_Extracted text_:
---
SEC Issues Preliminary Denial Notices for Two Nontransparent Actively Managed ETF Applications

K&L Gates LLP
Contact

Summary
In 2008, the Securities and Exchange Commission (“SEC” or “Commission”) approved the first actively managed exchange-traded funds (“ETFs”).[1] The exemptive orders for those ETFs—and all active ETF exemptive orders since—have required daily portfolio transparency.[2] On October 21, 2014, the Commission issued notices (“Notices”) on exemptive applications filed by two separate sets of applicants (the “Applicants”) seeking relief from the Investment Company Act of 1940, as amended (“1940 Act”), to launch nontransparent active exchange‑traded funds (“NTA ETFs”).[3] In the Notices, the Commission states that it has “preliminarily” determined to deny the requested exemptions. This Alert describes the NTA ETFs proposed by the Applicants, summarizes the Notices, and analyzes significant aspects of the Notices.

The Proposed NTA ETFs
As noted above, to date, active ETFs have provided daily portfolio transparency—meaning daily disclosure, prior to the opening of trading in their shares, of the ETF’s portfolio holdings that will be included in the calculation of net asset value (“NAV”) that trading day.[4] The NTA ETFs proposed by the Applicants would not provide daily portfolio transparency; rather, they would generally only provide the same disclosures as existing mutual funds do, with one exception -- the publication of their intraday indicative value (“IIV”) every 15 seconds during the trading day.

The IIV is an estimated per-share value of an ETF’s portfolio, and all ETFs currently provide for the calculation and publication of their IIV every 15 seconds during the trading day. The calculation uses the last-available market quotation of the ETF’s portfolio holdings. The Applicants argued that the IIV could substitute for the daily portfolio transparency currently provided by active ETFs. Their argument was based on the premise that, over time, market makers would discern the relationship between an NTA ETF’s IIV and market movements, as well as the relationship between the IIV and various financial instruments. Thus, after “a few days,” the IIV would provide market makers with enough information about the NTA ETF portfolio to deconstruct the portfolio, construct an appropriate hedging vehicle, and conduct arbitrage transactions in the NTA ETFs’ shares. The availability of an appropriate hedging vehicle for an ETF’s shares is important to market makers because it allows them to hedge their exposure to the ETF, which allows them to make a tighter market in the ETF’s shares.
---
_Instruction 1_: Reproduce word for word everything in the ETF alert from "K&L Gates LLP" down to "of the Notices.".
_Instruction 2_:
Answer these questions from the ETF alert:
(a) In what year did the SEC approve the first actively managed ETFs?
(b) On what date did the Commission issue the Notices?
(c) How often do all ETFs currently calculate and publish their IIV?
The lines after this point aren't needed for anything here.

_Data extract_:
---
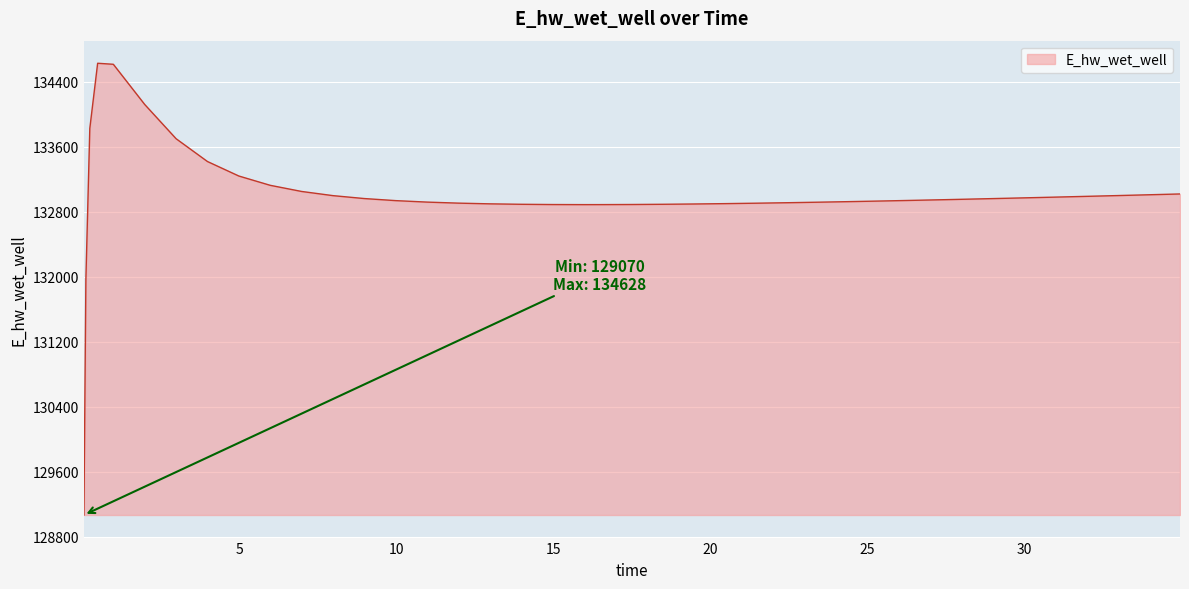

What is the greatest value displayed?

134628.0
---
_Expected output 1_:
K&L Gates LLP
Contact

Summary
In 2008, the Securities and Exchange Commission (“SEC” or “Commission”) approved the first actively managed exchange-traded funds (“ETFs”).[1] The exemptive orders for those ETFs—and all active ETF exemptive orders since—have required daily portfolio transparency.[2] On October 21, 2014, the Commission issued notices (“Notices”) on exemptive applications filed by two separate sets of applicants (the “Applicants”) seeking relief from the Investment Company Act of 1940, as amended (“1940 Act”), to launch nontransparent active exchange‑traded funds (“NTA ETFs”).[3] In the Notices, the Commission states that it has “preliminarily” determined to deny the requested exemptions. This Alert describes the NTA ETFs proposed by the Applicants, summarizes the Notices, and analyzes significant aspects of the Notices.

_Expected output 2_:
(a) 2008
(b) October 21, 2014
(c) Every 15 seconds during the trading day